L’Esprit confirme l’importance des rites, principalement celui du baptême, mais également celui de l’imposition des mains. Ainsi les Samaritains qui ont reçu le baptême de Jésus ne recevront l’Esprit Saint qu’après imposition des mains par Pierre et Jean (8, l7). En général, le don de l’Esprit est reçu avec le baptême et c’est ce qui se passe le jour de la Pentecôte : « Convertissez-vous ; que chacun reçoive le baptême au nom de Jésus Christ pour le pardon des péchés et vous recevrez le don du Saint-Esprit » (2,38).
Les johannites d’Éphèse, eux ne reçoivent l’Esprit que lors de l’imposition des mains qui est faite après le baptême. Bien qu’il s’agisse d’une effusion d’Esprit individuelle, il est à noter que Saul reçoit l’Esprit par imposition des mains d’Ananias avant d’être baptisé.
« Ananias lui imposa les mains et dit : Saul, mon frère, c’est le Seigneur qui m’envoie… afin que tu retrouves la vue et que tu sois rempli d’Esprit Saint. Des sortes de membranes lui tombèrent aussitôt des yeux et il retrouva la vue. Il reçut alors le baptême » (9, 17-18).
Mais l’Esprit n’est pas pour autant lié aux rites. Corneille, ses parents et amis intimes n’ont eu ni baptême ni imposition des mains avant de recevoir le don de l’Esprit. Celui-ci n’attend même pas que Pierre ait fini de parler pour « tomber sur tous ceux qui l’écoutaient » (10,44).
Liberté par rapport au schéma officiel d’un cheminement du cœur.
La démarche habituelle des croyants est : repentance – baptême – don de l’Esprit. Dès le début de l’histoire de l’Église, les initiatives déconcertantes de l’Esprit la bousculent et font craquer les limites dans lesquelles nous sommes toujours tentés d’enclore l’action de Dieu.
Liberté de l’Esprit dans la répartition des dons.

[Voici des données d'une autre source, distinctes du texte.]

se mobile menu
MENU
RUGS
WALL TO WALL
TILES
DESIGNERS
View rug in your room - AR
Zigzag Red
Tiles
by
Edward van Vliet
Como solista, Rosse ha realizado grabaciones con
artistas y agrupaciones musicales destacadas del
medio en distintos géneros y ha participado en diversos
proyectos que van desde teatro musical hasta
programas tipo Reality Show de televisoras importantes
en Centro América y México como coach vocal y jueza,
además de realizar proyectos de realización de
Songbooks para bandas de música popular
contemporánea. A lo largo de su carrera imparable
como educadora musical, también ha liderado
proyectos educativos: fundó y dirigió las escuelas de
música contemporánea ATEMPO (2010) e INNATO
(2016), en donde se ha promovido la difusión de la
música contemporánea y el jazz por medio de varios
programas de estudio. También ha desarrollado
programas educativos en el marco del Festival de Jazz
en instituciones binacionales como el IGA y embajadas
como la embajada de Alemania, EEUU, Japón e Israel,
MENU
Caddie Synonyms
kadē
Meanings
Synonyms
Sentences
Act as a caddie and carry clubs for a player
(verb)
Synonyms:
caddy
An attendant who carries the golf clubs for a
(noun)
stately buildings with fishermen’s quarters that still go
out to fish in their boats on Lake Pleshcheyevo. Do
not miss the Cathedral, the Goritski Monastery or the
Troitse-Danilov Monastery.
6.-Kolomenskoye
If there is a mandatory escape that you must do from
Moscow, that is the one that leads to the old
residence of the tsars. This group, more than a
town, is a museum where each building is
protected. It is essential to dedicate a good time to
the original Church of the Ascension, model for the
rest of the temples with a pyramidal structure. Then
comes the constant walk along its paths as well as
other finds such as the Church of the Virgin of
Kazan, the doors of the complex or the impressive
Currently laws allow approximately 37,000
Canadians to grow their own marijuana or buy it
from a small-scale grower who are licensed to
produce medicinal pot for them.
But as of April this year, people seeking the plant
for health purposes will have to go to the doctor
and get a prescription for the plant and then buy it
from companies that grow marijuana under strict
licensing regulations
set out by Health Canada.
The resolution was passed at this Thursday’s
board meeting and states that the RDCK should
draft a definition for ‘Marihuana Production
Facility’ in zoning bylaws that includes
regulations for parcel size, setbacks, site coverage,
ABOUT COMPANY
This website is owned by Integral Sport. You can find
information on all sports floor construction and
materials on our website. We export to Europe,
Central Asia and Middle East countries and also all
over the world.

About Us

Paul dira qu’ »Il les distribue comme Il l’entend » (1 Co 12,11). Tantôt c’est le parler en langues, tantôt les guérisons, tantôt la prophétie, tantôt l’assurance pour proclamer la Parole. C’est l’Esprit et l’Esprit seul qui spécifie dans chaque situation la modalité de sa manifestation. Mais cette manifestation est toujours puissante.
Liberté personnalisante.
L’Esprit qui est Personne, offre toujours un don personnalisé. Il se livre de façon que celui qui le reçoit soit aussi personnalisé, qu’il s’agisse de communautés ou d’individus. La diversité des verbes exprimant dans les Actes le don de l’Esprit le dit clairement : les Juifs de Jérusalem « furent tous remplis du Saint-Esprit » (4,31) tandis que les Samaritains « recevaient l’Esprit Saint » (8,17). Quant à Corneille et ses amis, « l’Esprit Saint tomba sur eux » (10,44) et « Il vint » sur les johannites d’Éphèse (19,6).
« Le vent souffle où il veut, tu entends sa voix, mais tu ne sais ni d’où il vient ni où il va. Ainsi en est-il de quiconque est né de l’Esprit » (Jn 3,8).
« Là où est l’Esprit du Seigneur, là est la liberté » (2 Co 3,17).
B.-V. Aufauvre, G. Constant, E. Garin,
« Qui fera taire le vent ? » DDB 1988, pp. 59-64.